I have a captcha image that looks like this:
Using a utility called TesserCap from McAfee, I could apply a "chopping" filter to the image. (Before running it, I made sure there were only two colors in the image, white and black.) I was very impressed with the results of using that filter with a value of 2 in the text box. It accurately removed most of the noise but kept the main text, resulting in this:
I wanted to implement something like this on one of my own scripts, so I tried to find out what image processing library TesserCap used. I couldn't find anything; it turns out it uses its own code to process the image. I then read this whitepaper that explains exactly how the program works. It gave me the following description of what this chopping filter does:
If the contiguous number of pixels for given grayscale values are less than the number provided in the numeric box, the chopping filter replaces these sequences with 0 (black) or 255 (white) as per user choice. The CAPTCHA is analyzed in both horizontal and vertical directions and corresponding changes are made.

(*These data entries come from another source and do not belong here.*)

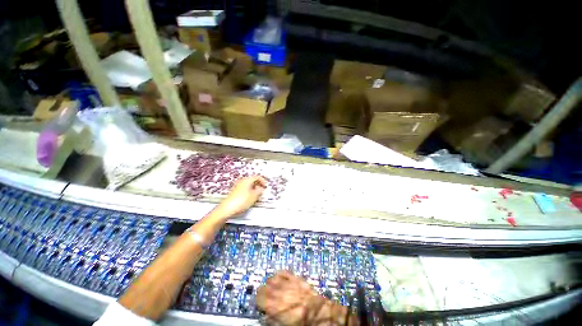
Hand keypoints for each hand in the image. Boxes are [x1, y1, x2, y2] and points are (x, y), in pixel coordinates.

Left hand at [215, 176, 266, 217]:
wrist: (227, 209)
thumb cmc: (241, 201)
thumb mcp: (254, 196)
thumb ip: (259, 191)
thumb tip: (261, 188)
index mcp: (247, 180)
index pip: (257, 177)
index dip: (263, 181)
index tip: (266, 186)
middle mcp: (242, 181)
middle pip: (252, 181)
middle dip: (258, 185)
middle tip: (262, 191)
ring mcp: (237, 186)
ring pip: (248, 185)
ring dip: (254, 189)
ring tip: (256, 196)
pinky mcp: (234, 192)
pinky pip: (244, 190)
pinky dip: (249, 192)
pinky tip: (249, 199)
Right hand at [257, 271, 352, 325]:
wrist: (321, 314)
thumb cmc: (304, 323)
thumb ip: (273, 319)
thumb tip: (264, 314)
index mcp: (278, 307)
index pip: (260, 297)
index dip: (257, 301)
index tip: (259, 305)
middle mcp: (282, 293)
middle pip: (264, 287)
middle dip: (262, 293)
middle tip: (265, 299)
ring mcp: (289, 284)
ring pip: (272, 278)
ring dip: (269, 284)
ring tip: (272, 290)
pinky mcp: (296, 278)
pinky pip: (283, 272)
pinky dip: (278, 275)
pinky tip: (278, 280)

I am not sure I understand what it is doing. My script is in Python, so I tried using PIL to manipulate the pixels kind of like that quote described. It sounds kind of simple, but I failed, probably because I didn't really know what exactly the filter was doing:
(This is made from a slightly different captcha that uses a circular pattern.)
I also tried seeing if it could easily be done with ImageMagick's convert.exe. Their -chop option is something completely different. Using -median along with some -morphology commands helped to reduce some of the noise, but nasty dots appeared and the letters became very distorted. It wasn't nearly as simple as doing the chopping filter with TesserCap.
So, my question is as follows: how do I implement the chopping filter of TesserCap in Python, be it using PIL or ImageMagick? That chopping filter works much better than any of the alternatives I've tried, but I can't seem to replicate it. I've been working on this for hours and haven't figured anything out yet.